* _Problems to solve_:
1. How many research questions does the mixoplankton article say the scientists propose in their journal article?
2. Name every group of plankton that the mixoplankton article describes.
3. In the mixoplankton article, retype the passage that begins at the words "This is why" and stops after "mixoplankton research topics.".

* _Text block_:
-- Opening Marker --
Plankton researchers urge their colleagues to mix it up

Comprising the base of the food web, plankton are extremely important to marine ecosystems. However, there is still much to be discovered about these organisms, and that’s especially true for mixoplankton.

Plankton are typically divided into two groups. Similar to plants, phytoplankton contain chlorophyll and derive energy from photosynthesis. Zooplankton, on the other hand, consume other organisms for their energy. However, there is also a third group, mixoplankton, that is a combination of the two. And, despite accounting for, at times, more than half of all plankton in the ocean, they remain poorly classified from a scientific perspective.

This is why a group of researchers is calling upon their community to better understand these diverse and fascinating creatures. In a journal article published in Frontiers of Marine Science, the scientists propose eight research questions with accompanying methodologies to help propel mixoplankton to the forefront of aquatic ecology. The paper is a follow-up to a 2023 publication that broadly outlined a series of important mixoplankton research topics.

“It’s impossible to overemphasize the impact of expanding this field. Everything that happens at the base of the food web will eventually cascade into other parts of the ecosystem, impacting species many people rely upon for nourishment or income,” said lead author Nicole Millette, assistant professor at William & Mary’s Virginia Institute of Marine Science (VIMS). “While there is a small but dedicated group of researchers studying these creatures, mixoplankton are routinely overlooked in scientific studies due to limitations of current methodologies. Until mixoplankton are routinely included in plankton research, we will only have part of the picture of what is occurring at the base of the marine ecosystem.”
-- Closing Marker --
* _Data_:
-- Opening Marker --
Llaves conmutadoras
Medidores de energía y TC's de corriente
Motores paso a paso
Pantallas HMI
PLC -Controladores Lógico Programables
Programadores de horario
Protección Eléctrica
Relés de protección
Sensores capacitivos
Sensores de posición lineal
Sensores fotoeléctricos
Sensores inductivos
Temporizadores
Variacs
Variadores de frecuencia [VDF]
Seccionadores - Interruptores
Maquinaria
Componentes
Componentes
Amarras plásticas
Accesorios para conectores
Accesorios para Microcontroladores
-- Closing Marker --
-- Opening Marker --
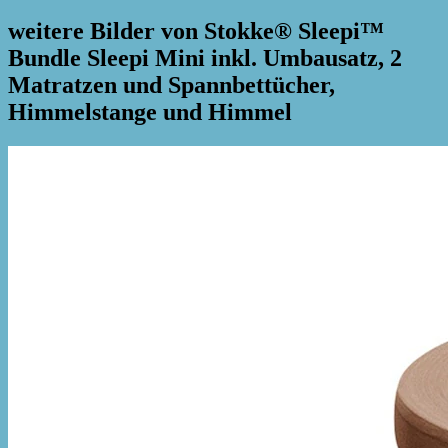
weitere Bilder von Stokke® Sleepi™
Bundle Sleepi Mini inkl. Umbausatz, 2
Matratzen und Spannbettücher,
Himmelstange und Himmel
-- Closing Marker --
* _Exercise responses_:
1. Eight.

2. Phytoplankton, zooplankton, mixoplankton

3.
This is why a group of researchers is calling upon their community to better understand these diverse and fascinating creatures. In a journal article published in Frontiers of Marine Science, the scientists propose eight research questions with accompanying methodologies to help propel mixoplankton to the forefront of aquatic ecology. The paper is a follow-up to a 2023 publication that broadly outlined a series of important mixoplankton research topics.